Here's what Time Magazine had to say about it when picking it for it's Top 100 Novels:
A nameless young black man wends a tortuous path from a southern town — where a local white men’s club mockingly awards him a scholarship to a black college — to the streets of New York City, where everybody, black and white, left and right, man and woman, seems to have their own ideas about who he is and what purpose he can serve. Evenhandedly exposing the hypocrisies and stereotypes of all comers, Invisible Man is far more than a race novel, or even a bildungsroman. It’s the quintessential American picaresque of the 20th century.
After the first chapter, I found that he (our main character and narrator has no name so I'll just refer to him as 'he') sort of bugged me.  I sympathized terribly for him at first but then after a while I found myself sort of wishing he'd grow up.  He floated around trying to be what others wanted him to be but it didn't seem that he gave much thought to what he wanted.   Of course, when I got to the final chapter I realized that was sort of the point.

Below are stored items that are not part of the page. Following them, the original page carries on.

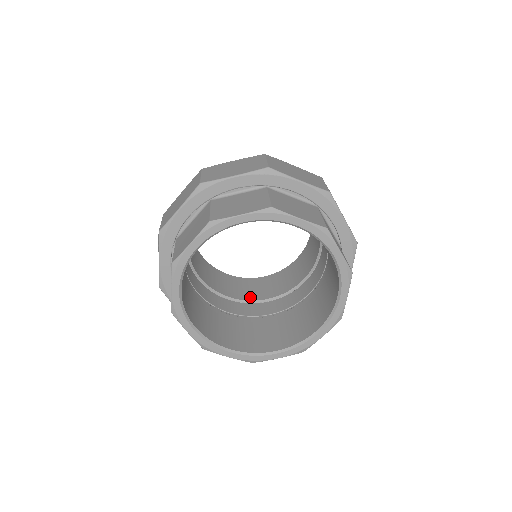
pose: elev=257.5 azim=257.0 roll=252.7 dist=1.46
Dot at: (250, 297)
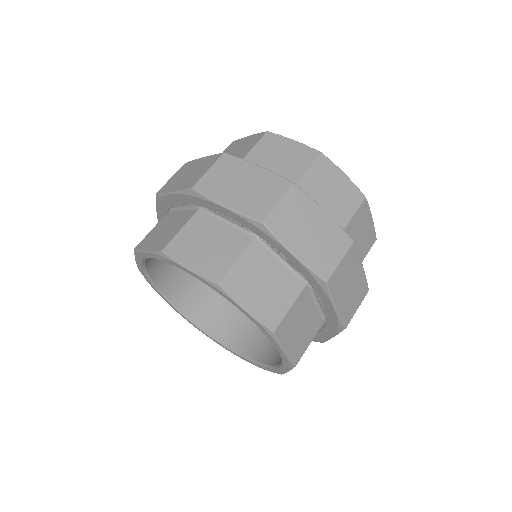
Dot at: occluded
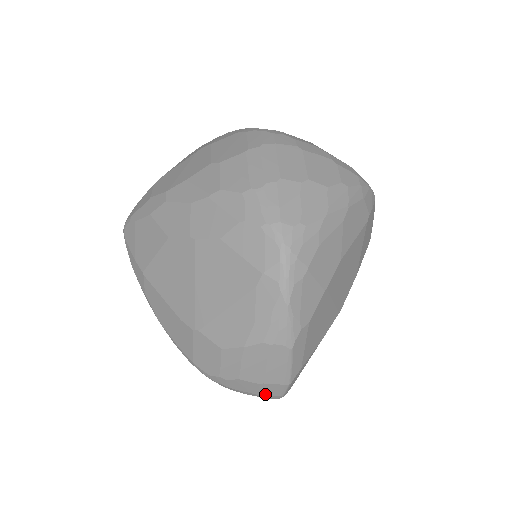
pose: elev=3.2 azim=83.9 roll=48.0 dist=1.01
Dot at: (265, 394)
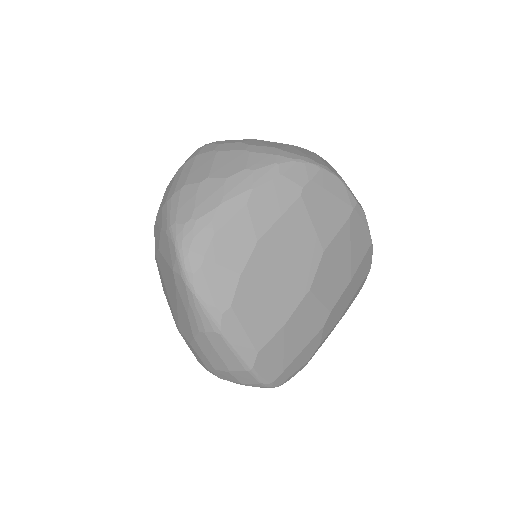
Dot at: (246, 382)
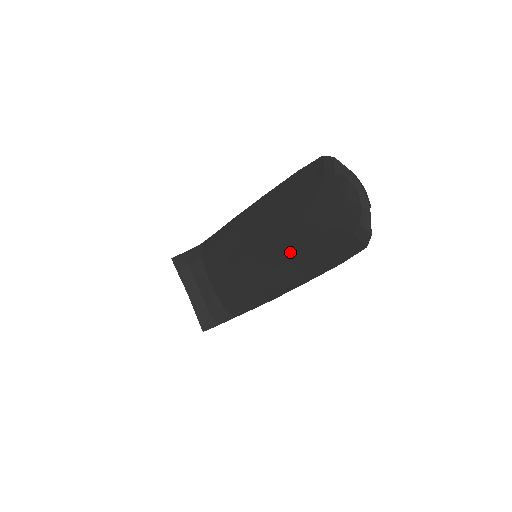
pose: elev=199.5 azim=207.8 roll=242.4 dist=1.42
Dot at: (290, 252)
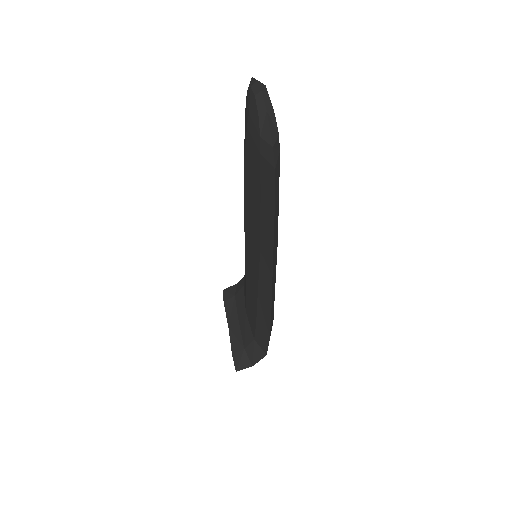
Dot at: (252, 225)
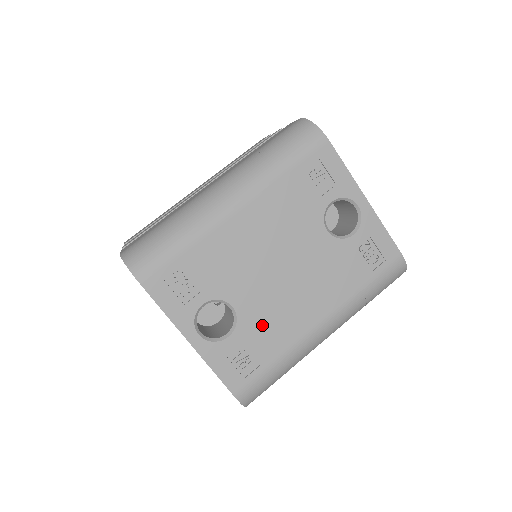
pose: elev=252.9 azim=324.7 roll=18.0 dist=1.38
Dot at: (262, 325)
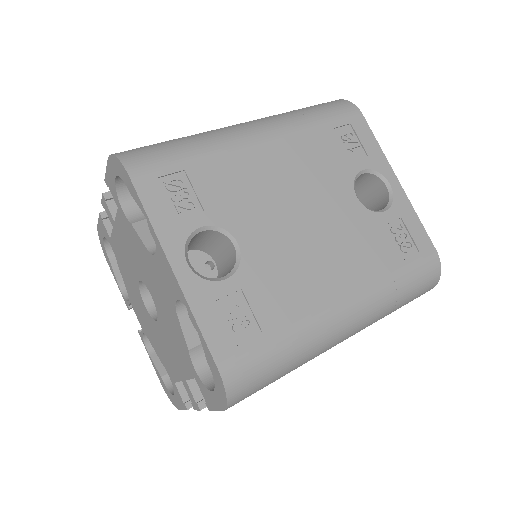
Dot at: (271, 279)
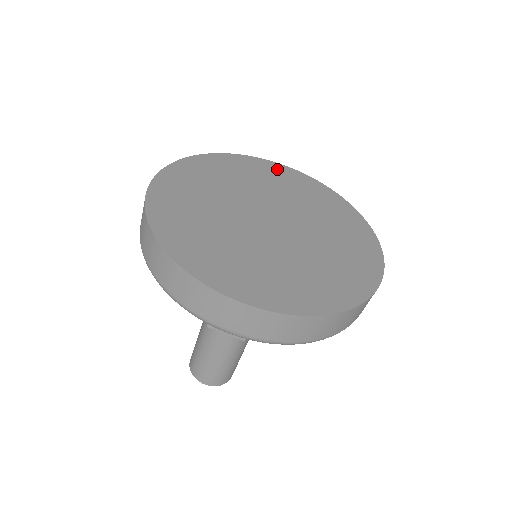
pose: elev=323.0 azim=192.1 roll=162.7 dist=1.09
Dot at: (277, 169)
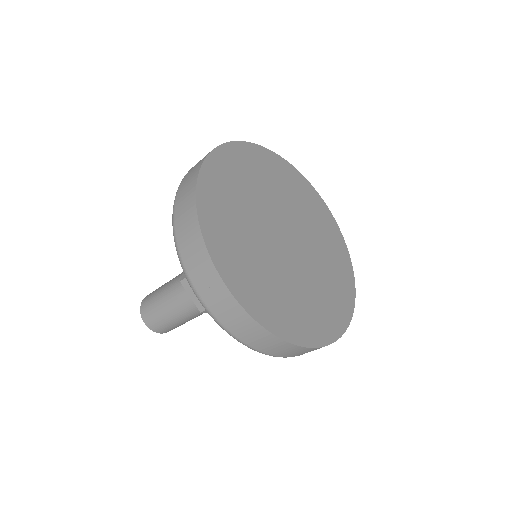
Dot at: (318, 202)
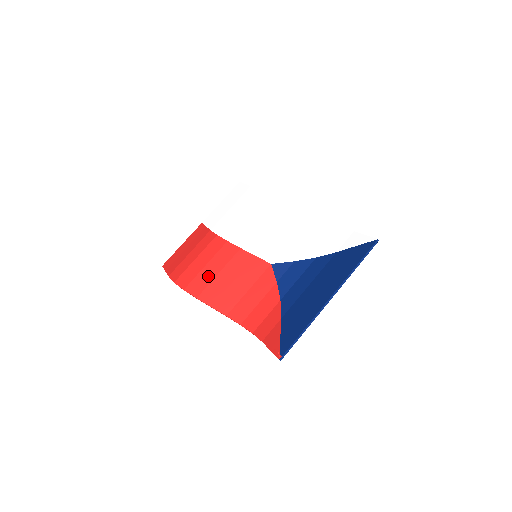
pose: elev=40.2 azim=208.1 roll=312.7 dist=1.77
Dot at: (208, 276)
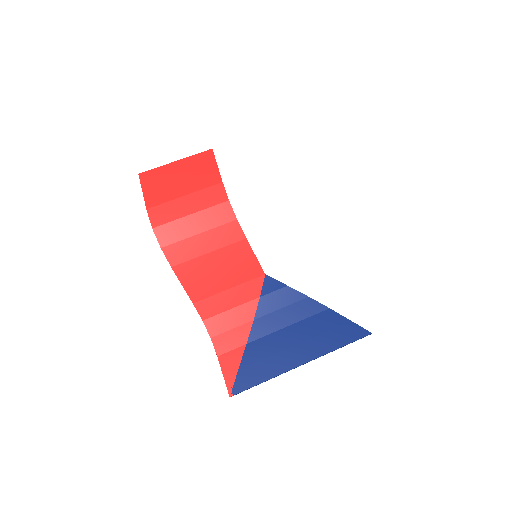
Dot at: (196, 249)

Although this is a very disturbing book I think it ended on a hopeful note - which I liked.

I also found myself comparing my experience as a woman with his experiences.  Although the book is clearly about racism, it is also about so much more.  It's about being disenfranchised.  It's about trying to meet others' expectations without taking your own thoughts and wishes into account.  I thought a lot about Virginia Woolf's book, Three Guineas, while I was reading The Invisible Man.   Although they are vastly different, they touch on many of the same themes.  That sort of universal truth is I suppose what makes this a great book.

Next up:  Blood Meridian by Cormac McCarthy (This one fills me with dread).